Danone: Rückschlag für den „Wohlfühlbauch“
Danone will Actimel und Activia nicht mehr als gesundheitsfördernd bewerben. Dass die Produkte das Immunsystem stärken und die Verdauung fördern ist zwar unumstritten, aber jedes herkömmliche Naturjoghurt tut das auch.
WIEN (cim). Joghurt, Milch, Zucker und Milchsäurebakterien müssen wahre Wunder vollbringen: 100 Milliliter am Tag, und Viren haben keine Chance mehr. Ein anderes Milchprodukt schenkt den „Blähbauch“-Geplagten schnurstracks einen „Wohlfühlbauch“. So verspricht es die Werbung.
Nun drohen Actimel und Activia ein herber Rückschlag. Hersteller Danone will die Verkaufsschlager künftig nicht mehr mit gesundheitsfördernden Eigenschaften bewerben. Die Anträge darauf, dass die Europäische Agentur für Lebensmittelsicherheit (EFSA) diese Eigenschaften bestätigt, wurden zurückgezogen.
„Die Produktversprechen von Actimel und Activia sind nicht infrage gestellt. Ihre Wirksamkeit ist in zahlreichen klinischen Studien wissenschaftlich belegt“, heißt es von Danone. Möglicherweise hole man sich den amtlichen Stempel zu einem späteren Zeitpunkt.
Dass Activia oder Actimel das Immunsystem stärken und die Verdauung fördern ist tatsächlich unumstritten. Nur: Jedes herkömmliche Naturjoghurt tut das auch. Actimel kostet freilich deutlich mehr und enthält viel mehr Zucker. Danone hat sich mit den Produktversprechen für Actimel schon eine Menge Kritik eingehandelt: Die deutsche Konsumentenschutzorganisation Foodwatch hat Actimel 2009 zur „dreistesten Werbelüge des Jahres“ erklärt.

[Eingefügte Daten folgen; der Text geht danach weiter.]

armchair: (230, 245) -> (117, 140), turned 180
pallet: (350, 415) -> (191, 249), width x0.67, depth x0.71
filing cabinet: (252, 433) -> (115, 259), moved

Schließlich habe eine Studie der Uni Wien nachgewiesen, dass sich die Wirkung nicht von einem „normalen“ Joghurt unterscheide, aufgrund des Zuckergehalts müsse das Getränk außerdem als Süßigkeit gekennzeichnet werden, heißt es.
„Health Claims“ am Prüfstand
DieEFSA geht seit dem Jahr 2007 – als die „Health Claims“-Verordnung in Kraft getreten ist – Werbeslogans auf den Grund, die eine gesundheitsfördernde Wirkung versprechen. Die Angst des französischen Joghurtimperiums, dass die versprochenen Eigenschaften der Produkte nicht bestätigt werden, ist begründet: 2009 wurden nur etwa 40Prozent der untersuchten „Health Claims“ genehmigt. Würden Actimel und Activia durchfallen, wäre das ein enormer Imageschaden. Danone begründet den Rückzug mit Unklarheiten über die erforderlichen Unterlagen.
In Großbritannien wurden TV-Werbespots für Actimel schon im Herbst 2009 behördlich gestoppt. Danone hatte darin behauptet, das Actimel positiv auf die Gesundheit von Kindern wirke. Das sei wissenschaftlich nicht erwiesen, argumentierte die britische Werbeaufsicht ASA.
Auch Anbieter ähnlicher Produkte werden bei ihren Werbebotschaften vorsichtiger und versprechen nicht mehr umfassende Gesundheit durch ein Fläschchen Joghurtdrink: „Achten Sie auf eine ausgewogene, abwechslungsreiche Ernährung und einen gesundheitsbewussten Lebensstil“ – das wird am Ende des Yakult-Spots mittlerweile kurz eingeblendet.